Las lámparas de la calle aparecían vellosas a causa de la lluvia fina que caía. Mientras regresaba a mi casa, me sentía muy mayor, y al mirarme la punta de la nariz veía unas cuentas finas de humedad; mas el mirar cruzando los ojos me mareaba, y lo dejé. Camino de casa iba pensando en la gran noticia que daría a Jem al día siguiente. Se pondría tan furioso por haberse perdido todo aquello que pasarían días y días sin hablarme. Mientras regresaba a casa pensé que Jem y yo llegaríamos a mayores, pero que ya no podíamos aprender muchas cosas más, excepto, posiblemente álgebra.

Subí las escaleras corriendo y entré en casa del mismo modo. Tía Alexandra se había ido a la cama, y el cuarto de Atticus estaba a oscuras. Vería si Jem revivía. Atticus estaba en el cuarto de mi hermano, sentado junto a la cama. Leía un libro.

—¿No se ha despertado Jem todavía?

—Duerme pacíficamente. No se despertará hasta la mañana.

—Oh. ¿Estás aquí haciéndole compañía?

—Hace una hora, aproximadamente. Vete a la cama, Scout. Has tenido un día largo y agitado.

—Mira, creo que me quedaré un rato contigo.

—Como quieras —respondió Atticus.

Debía de ser más de medianoche y su afable aquiescencia me asombró. De todos modos, él era más listo que yo; en el mismo momento que me senté empecé a tener sueño.

—¿Que estás leyendo? —pregunté.

Atticus volvió el libro del otro lado.

—Una cosa de Jem. Se titula El Fantasma Gris.

De pronto me sentí bien despierta.

—¿Por qué has escogido ése?

—No lo sé, cariño. Lo he cogido al azar. Es una de las pocas cosas que no he leído —dijo con intención.

—Léelo en voz alta, por favor, Atticus. Da miedo de veras.

—No —dijo él—. Hoy has tenido miedo sobrado para una temporada. Esto es demasiado…

—Atticus, yo no he tenido miedo —mi padre enarcó las cejas, y yo protesté—: Por lo menos no lo he tenido hasta que he empezado a contar a míster Tate cómo había ocurrido. Jem tampoco tenía miedo. Se lo he preguntado y me ha dicho que no. Por otra parte, no hay nada que dé miedo de verdad, excepto en los libros.

Atticus abrió los labios para decir algo, pero los volvió a cerrar. Quitó el pulgar de las hojas, hacia la mitad del libro, y retrocedió a la primera página. Yo me acerqué y apoyé la cabeza sobre su rodilla.

—Hummm —dijo Atticus—. El Fantasma Gris, por Seckatary Hawkins. Capítulo primero…

Yo esforcé la voluntad para continuar despierta, pero la lluvia era tan suave, el cuarto estaba tan templado, la voz de mi padre era tan profunda y su rodilla tan cómoda, que me dormí.

Unos segundos después, por lo que parecía, su zapato me rozaba blandamente las costillas.

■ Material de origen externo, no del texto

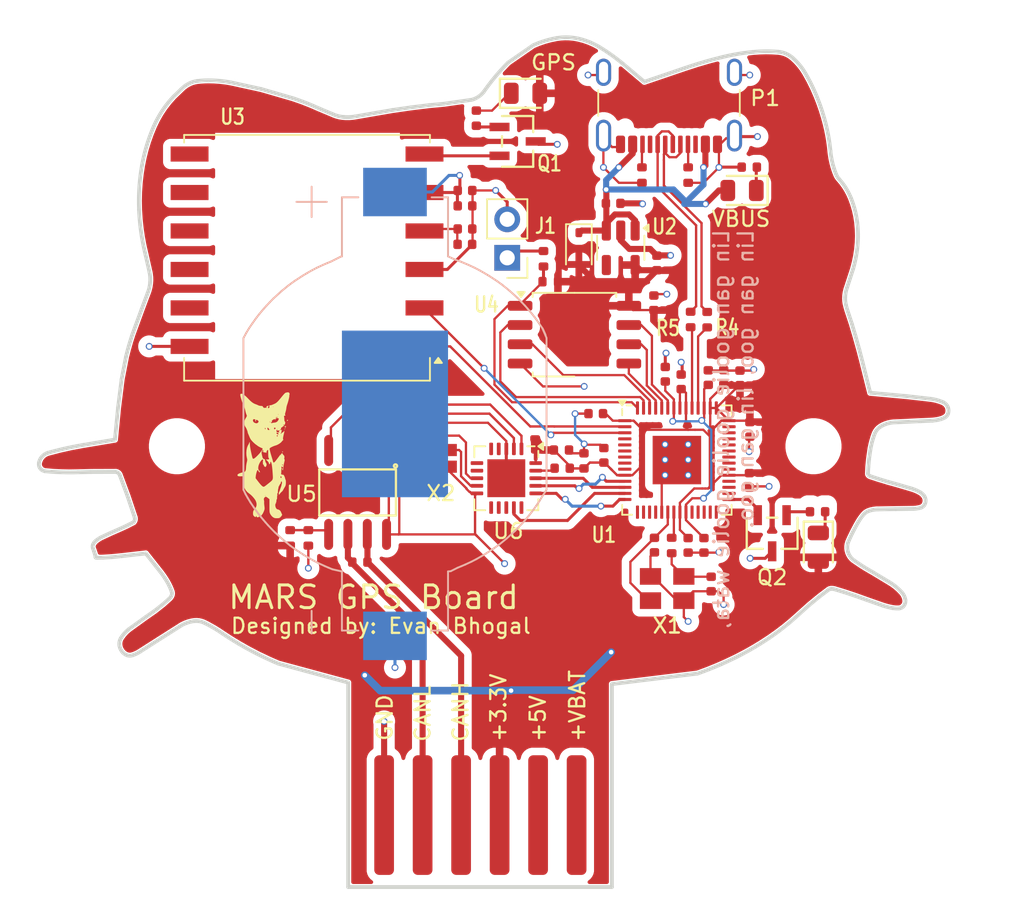
<source format=kicad_pcb>
(kicad_pcb
	(version 20241229)
	(generator "pcbnew")
	(generator_version "9.0")
	(general
		(thickness 1.5842)
		(legacy_teardrops no)
	)
	(paper "A4")
	(layers
		(0 "F.Cu" signal)
		(4 "In1.Cu" signal)
		(6 "In2.Cu" signal)
		(2 "B.Cu" signal)
		(9 "F.Adhes" user "F.Adhesive")
		(11 "B.Adhes" user "B.Adhesive")
		(13 "F.Paste" user)
		(15 "B.Paste" user)
		(5 "F.SilkS" user "F.Silkscreen")
		(7 "B.SilkS" user "B.Silkscreen")
		(1 "F.Mask" user)
		(3 "B.Mask" user)
		(17 "Dwgs.User" user "User.Drawings")
		(19 "Cmts.User" user "User.Comments")
		(21 "Eco1.User" user "User.Eco1")
		(23 "Eco2.User" user "User.Eco2")
		(25 "Edge.Cuts" user)
		(27 "Margin" user)
		(31 "F.CrtYd" user "F.Courtyard")
		(29 "B.CrtYd" user "B.Courtyard")
		(35 "F.Fab" user)
		(33 "B.Fab" user)
		(39 "User.1" user)
		(41 "User.2" user)
		(43 "User.3" user)
		(45 "User.4" user)
	)
	(setup
		(stackup
			(layer "F.SilkS"
				(type "Top Silk Screen")
			)
			(layer "F.Paste"
				(type "Top Solder Paste")
			)
			(layer "F.Mask"
				(type "Top Solder Mask")
				(thickness 0.01)
			)
			(layer "F.Cu"
				(type "copper")
				(thickness 0.035)
			)
			(layer "dielectric 1"
				(type "prepreg")
				(thickness 0.0994)
				(material "FR4")
				(epsilon_r 4.5)
				(loss_tangent 0.02)
			)
			(layer "In1.Cu"
				(type "copper")
				(thickness 0.0152)
			)
			(layer "dielectric 2"
				(type "core")
				(thickness 1.265)
				(material "FR4")
				(epsilon_r 4.5)
				(loss_tangent 0.02)
			)
			(layer "In2.Cu"
				(type "copper")
				(thickness 0.0152)
			)
			(layer "dielectric 3"
				(type "prepreg")
				(color "FR4 natural")
				(thickness 0.0994)
				(material "FR4")
				(epsilon_r 4.5)
				(loss_tangent 0.02)
			)
			(layer "B.Cu"
				(type "copper")
				(thickness 0.035)
			)
			(layer "B.Mask"
				(type "Bottom Solder Mask")
				(thickness 0.01)
			)
			(layer "B.Paste"
				(type "Bottom Solder Paste")
			)
			(layer "B.SilkS"
				(type "Bottom Silk Screen")
			)
			(copper_finish "None")
			(dielectric_constraints no)
		)
		(pad_to_mask_clearance 0)
		(allow_soldermask_bridges_in_footprints no)
		(tenting front back)
		(pcbplotparams
			(layerselection 0x00000000_00000000_55555555_5755f5ff)
			(plot_on_all_layers_selection 0x00000000_00000000_00000000_00000000)
			(disableapertmacros no)
			(usegerberextensions no)
			(usegerberattributes yes)
			(usegerberadvancedattributes yes)
			(creategerberjobfile yes)
			(dashed_line_dash_ratio 12.000000)
			(dashed_line_gap_ratio 3.000000)
			(svgprecision 4)
			(plotframeref no)
			(mode 1)
			(useauxorigin no)
			(hpglpennumber 1)
			(hpglpenspeed 20)
			(hpglpendiameter 15.000000)
			(pdf_front_fp_property_popups yes)
			(pdf_back_fp_property_popups yes)
			(pdf_metadata yes)
			(pdf_single_document no)
			(dxfpolygonmode yes)
			(dxfimperialunits yes)
			(dxfusepcbnewfont yes)
			(psnegative no)
			(psa4output no)
			(plot_black_and_white yes)
			(plotinvisibletext no)
			(sketchpadsonfab no)
			(plotpadnumbers no)
			(hidednponfab no)
			(sketchdnponfab yes)
			(crossoutdnponfab yes)
			(subtractmaskfromsilk no)
			(outputformat 1)
			(mirror no)
			(drillshape 1)
			(scaleselection 1)
			(outputdirectory "")
		)
	)
	(net 0 "")
	(net 1 "+5V")
	(net 2 "GND")
	(net 3 "+3.3V")
	(net 4 "Net-(C15-Pad1)")
	(net 5 "+1V1")
	(net 6 "Net-(U1-USB_DM)")
	(net 7 "/DN")
	(net 8 "Net-(P1-CC1)")
	(net 9 "unconnected-(P1-SBU1-PadA8)")
	(net 10 "unconnected-(P1-SBU2-PadB8)")
	(net 11 "Net-(P1-CC2)")
	(net 12 "/DP")
	(net 13 "Net-(Q1-G)")
	(net 14 "Net-(Q1-D)")
	(net 15 "Net-(D1-Pad1)")
	(net 16 "Net-(U1-USB_DP)")
	(net 17 "unconnected-(U1-GPIO6-Pad8)")
	(net 18 "/XIN")
	(net 19 "Net-(J1-USB_BOOT)")
	(net 20 "unconnected-(U2-NC-Pad4)")
	(net 21 "Net-(U5-VREF)")
	(net 22 "unconnected-(U3-~{RESET}-Pad10)")
	(net 23 "unconnected-(U3-RESERVED-Pad11)")
	(net 24 "unconnected-(U3-RESERVED-Pad7)")
	(net 25 "Net-(U3-VCC)")
	(net 26 "unconnected-(U3-NC-Pad9)")
	(net 27 "unconnected-(U3-RESERVED-Pad8)")
	(net 28 "unconnected-(U1-GPIO4-Pad6)")
	(net 29 "+BATT")
	(net 30 "unconnected-(U1-GPIO27_ADC1-Pad39)")
	(net 31 "unconnected-(U1-GPIO16-Pad27)")
	(net 32 "unconnected-(U1-GPIO17-Pad28)")
	(net 33 "unconnected-(U1-GPIO26_ADC0-Pad38)")
	(net 34 "unconnected-(U1-GPIO22-Pad34)")
	(net 35 "unconnected-(U1-SWD-Pad25)")
	(net 36 "unconnected-(U1-GPIO24-Pad36)")
	(net 37 "unconnected-(U1-GPIO25-Pad37)")
	(net 38 "unconnected-(U1-GPIO23-Pad35)")
	(net 39 "unconnected-(U1-GPIO20-Pad31)")
	(net 40 "unconnected-(U1-SWCLK-Pad24)")
	(net 41 "unconnected-(U1-GPIO29_ADC3-Pad41)")
	(net 42 "unconnected-(U1-GPIO12-Pad15)")
	(net 43 "unconnected-(U1-GPIO2-Pad4)")
	(net 44 "unconnected-(U1-GPIO7-Pad9)")
	(net 45 "unconnected-(U1-GPIO13-Pad16)")
	(net 46 "unconnected-(U1-GPIO19-Pad30)")
	(net 47 "unconnected-(U1-GPIO15-Pad18)")
	(net 48 "unconnected-(U1-GPIO14-Pad17)")
	(net 49 "unconnected-(U1-GPIO21-Pad32)")
	(net 50 "unconnected-(U1-GPIO3-Pad5)")
	(net 51 "unconnected-(U1-RUN-Pad26)")
	(net 52 "/XOUT")
	(net 53 "/CANH")
	(net 54 "/QSPI_SS")
	(net 55 "/QSPI_SD3")
	(net 56 "/QSPI_SD1")
	(net 57 "/QSPI_SD2")
	(net 58 "/QSPI_SCLK")
	(net 59 "/QSPI_SDO")
	(net 60 "unconnected-(U1-GPIO28_ADC2-Pad40)")
	(net 61 "Net-(D2-Pad1)")
	(net 62 "Net-(D5-Pad1)")
	(net 63 "Net-(Q2-G)")
	(net 64 "Net-(Q2-D)")
	(net 65 "/CANL")
	(net 66 "unconnected-(U1-GPIO5-Pad7)")
	(net 67 "Net-(U6-~{RESET})")
	(net 68 "unconnected-(U6-~{RX1BF}-Pad11)")
	(net 69 "unconnected-(U6-~{TX1RTS}-Pad5)")
	(net 70 "unconnected-(U6-~{TX0RTS}-Pad4)")
	(net 71 "unconnected-(U6-NC-Pad15)")
	(net 72 "unconnected-(U6-~{INT}-Pad13)")
	(net 73 "unconnected-(U6-~{RX0BF}-Pad12)")
	(net 74 "Net-(U6-OSC1)")
	(net 75 "Net-(U6-OSC2)")
	(net 76 "unconnected-(U6-NC-Pad6)")
	(net 77 "unconnected-(U6-~{TX2RTS}-Pad7)")
	(net 78 "/SPI1 CSn")
	(net 79 "/SPI1 TX")
	(net 80 "/SPI1 SCK")
	(net 81 "/SPI1 RX")
	(net 82 "/MCU_RX0")
	(net 83 "/MCU_TX0")
	(net 84 "/TRNS_RXD")
	(net 85 "/TRNS_TXD")
	(net 86 "Net-(C22-Pad1)")
	(footprint "Crystal:Crystal_SMD_2016-4Pin_2.0x1.6mm" (layer "F.Cu") (at 133.45 97.95 180))
	(footprint "Resistor_SMD:R_0402_1005Metric" (layer "F.Cu") (at 151.117279 88.794545 -90))
	(footprint "Library:C_0402_1005Metric" (layer "F.Cu") (at 135.136 82.804))
	(footprint "Library:C_0402_1005Metric" (layer "F.Cu") (at 144.912558 81.114568))
	(footprint "Package_SO:SOIC-8_5.3x5.3mm_P1.27mm" (layer "F.Cu") (at 142.358955 89.783584))
	(footprint "AO3400A:SOT-23-3L_AOS" (layer "F.Cu") (at 138.6078 77.0255 -90))
	(footprint "PCM_JLCPCB:D_0805" (layer "F.Cu") (at 153.416 80.264 180))
	(footprint "Library:C_0402_1005Metric" (layer "F.Cu") (at 153.933713 96.037864 -90))
	(footprint "Library:C_0402_1005Metric" (layer "F.Cu") (at 135.136 81.28))
	(footprint "PCM_JLCPCB:R_0402" (layer "F.Cu") (at 158.4 101.475 180))
	(footprint "PCM_JLCPCB:C_0402" (layer "F.Cu") (at 142.987866 98.115648 90))
	(footprint "Package_DFN_QFN:QFN-56-1EP_7x7mm_P0.4mm_EP3.2x3.2mm" (layer "F.Cu") (at 149.117223 98.063614))
	(footprint "Resistor_SMD:R_0402_1005Metric" (layer "F.Cu") (at 146.812 79.248 -90))
	(footprint "Package_TO_SOT_SMD:SOT-23-5" (layer "F.Cu") (at 145.4125 84.05 -90))
	(footprint "PCM_JLCPCB:C_0402" (layer "F.Cu") (at 128.7 95.4 180))
	(footprint "Library:C_0402_1005Metric" (layer "F.Cu") (at 148.351893 92.395547 90))
	(footprint "Library:C_0402_1005Metric" (layer "F.Cu") (at 153.904499 99.404769 -90))
	(footprint "PCM_JLCPCB:R_0402" (layer "F.Cu") (at 153.894029 78.72387))
	(footprint "Library:C_0402_1005Metric" (layer "F.Cu") (at 150.903241 103.692936 -90))
	(footprint "ABM8_272_T3:ABM8-272-T3_ABR" (layer "F.Cu") (at 148.47543 106.543392 -90))
	(footprint "Library:C_0402_1005Metric" (layer "F.Cu") (at 153.279381 92.635694 90))
	(footprint "Resistor_SMD:R_0402_1005Metric" (layer "F.Cu") (at 123.6 103.2 -90))
	(footprint "Resistor_SMD:R_0402_1005Metric" (layer "F.Cu") (at 148.773647 103.702481 90))
	(footprint "Library:C_0402_1005Metric" (layer "F.Cu") (at 149.85974 103.692936 -90))
	(footprint "Resistor_SMD:R_0402_1005Metric" (layer "F.Cu") (at 140.315579 84.773839 -90))
	(footprint "PCM_JLCPCB:D_0805" (layer "F.Cu") (at 158.45 103.815 -90))
	(footprint "Connector_USB:USB_C_Receptacle_GCT_USB4105-xx-A_16P_TopMnt_Horizontal" (layer "F.Cu") (at 148.59786 73.53887 180))
	(footprint "Resistor_SMD:R_0402_1005Metric" (layer "F.Cu") (at 149.86 79.248 -90))
	(footprint "Library:C_0402_1005Metric" (layer "F.Cu") (at 143.764 94.996 180))
	(footprint "PCM_JLCPCB:R_0402" (layer "F.Cu") (at 141.55 98.6))
	(footprint "Library:C_0402_1005Metric" (layer "F.Cu") (at 135.128 83.82))
	(footprint "Library:C_0402_1005Metric"
		(layer "F.Cu")
		(uuid "8fc76a57-0e20-4859-ba30-4eabfbeae9d9")
		(at 151.187851 92.61733 90)
		(descr "Capacitor SMD 0402 (1005 Metric), square (rectangular) end terminal, IPC_7351 nominal, (Body size source: IPC-SM-782 page 76, https://www.pcb-3d.com/wordpress/wp-content/uploads/ipc-sm-782a_amendment_1_and_2.pdf), generated with kicad-footprint-generator")
		(tags "capacitor")
		(property "Reference" "C6"
			(at 0.464 -2.388839 0)
			(unlocked yes)
			(layer "F.SilkS")
			(hide yes)
			(uuid "4940b4cb-5352-4f45-a906-8ec9c9a0d88c")
			(effects
				(font
					(size 1 0.8)
					(thickness 0.153)
					(bold yes)
				)
			)
		)
		(property "Value" "100n"
			(at 0 1.16 90)
			(layer "F.Fab")
			(uuid "8a28819b-8223-4811-bb50-acb821504f22")
			(effects
				(font
					(size 1 0.3)
					(thickness 0.3)
				)
			)
		)
		(property "Datasheet" ""
			(at 0 0 90)
			(unlocked yes)
			(layer "F.Fab")
			(hide yes)
			(uuid "b700d04a-4f72-43c3-a254-31bccce9dbed")
			(effects
				(font
					(size 1.27 1.27)
					(thickness 0.15)
				)
			)
		)
		(property "Description" ""
			(at 0 0 90)
			(unlocked yes)
			(layer "F.Fab")
			(hide yes)
			(uuid "153239cd-aee6-4f11-bb36-516c2d208310")
			(effects
				(font
					(size 1.27 1.27)
					(thickness 0.15)
				)
			)
		)
		(property "LCSC" "C1525"
			(at 0 0 90)
			(unlocked yes)
			(layer "F.Fab")
			(hide yes)
			(uuid "aab4260f-9365-4aa1-b162-0e32efccd89c")
			(effects
				(font
					(size 1 1)
					(thickness 0.15)
				)
			)
		)
		(attr smd)
		(fp_line
			(start 0.91 -0.46)
			(end 0.91 0.46)
			(stroke
				(width 0.05)
				(type solid)
			)
			(layer "F.CrtYd")
			(uuid "fd2876a6-901f-4a16-a451-624093bd87c9")
		)
		(fp_line
			(start -0.91 -0.46)
			(end 0.91 -0.46)
			(stroke
				(width 0.05)
				(type solid)
			)
			(layer "F.CrtYd")
			(uuid "0bd23358-43d3-4d63-a0d8-b637c8c3e727")
		)
		(fp_line
			(start 0.91 0.46)
			(end -0.91 0.46)
			(stroke
				(width 0.05)
				(type solid)
			)
			(layer "F.CrtYd")
			(uuid "32569aff-e214-4df2-b137-678b80be5d7d")
		)
		(fp_line
			(start -0.91 0.46)
			(end -0.91 -0.46)
			(stroke
				(width 0.05)
				(type solid)
			)
			(layer "F.CrtYd")
			(uuid "cf897a6d-450e-4889-b313-9e0e63bfea66")
		)
		(fp_line
			(start 0.5 -0.25)
			(end 0.5 0.25)
			(stroke
				(width 0.1)
				(type solid)
			)
			(layer "F.Fab")
			(uuid "69132953-c22d-48ff-aae5-4488bfdd798f")
		)
		(fp_line
			(start -0.5 -0.25)
			(end 0.5 -0.25)
			(stroke
				(width 0.1)
				(type solid)
			)
			(layer "F.Fab")
			(uuid "98b4aaf0-0762-47b8-b252-6507e59f8b18")
		)
		(fp_line
			(start 0.5 0.25)
			(end -0.5 0.25)
			(stroke
				(width 0.1)
				(type solid)
			)
			(layer "F.Fab")
			(uuid "919bc820-1139-4de3-b2dc-bca6a5bef016")
		)
		(fp_line
			(start -0.5 0.25)
			(end -0.5 -0.25)
			(stroke
				(width 0.1)
				(type solid)
			)
			(layer "F.Fab")
			(uuid "8af5b375-6ac2-4951-aed6-3ba169a1d1c1")
		)
		(fp_text user "${REFERENCE}"
			(at 0 0 90)
			(layer "F.Fab")
			(uuid "28f65e93-e922-4164-b612-ba5745a74d80")
			(effects
				(font
					(size 0.25 0.25)
					(thickness 0.04)
				)
			)
		)
		(pad "1" smd roundrect
			(at -0.48 0 90)

... [666510 chars truncated]
</source>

Atticus me puso de pie y me llevó a mi cuarto.

—He oído todas las palabras que me has dicho —murmuré—. No he dormido nada en absoluto, hablabas de un barco y de Fred "Tres-Dedos" y de Kid "Pedradas"…

Atticus me desató el mono, me apoyó contra sí y me lo quito. Luego me sostuvo con una mano, mientras con la otra, cogía el pijama.

—Sí, y todos creían que Kid "Pedrada" desordenaba el local de su club y derramaba tinta por todas partes y…

Atticus me guió hasta la cama y me hizo sentar en ella. Me levantó las piernas y las colocó debajo de la sábana.

—Y le persiguieron, pero no podían cogerle porque no sabían que figura tenía, y, Atticus, cuando por fin le vieron, resultaba que no había hecho nada de todo aquello… Atticus, era un chico bueno de veras…

Las manos de mi padre estaban debajo de mi barbilla, subiendo la manta y arropándome bien.

—La mayoría de personas lo son, Scout, cuando por fin las ves.

Atticus apagó la luz y se volvió al cuarto de Jem. Allí estaría toda la noche; allí estaría cuando Jem despertase por la mañana.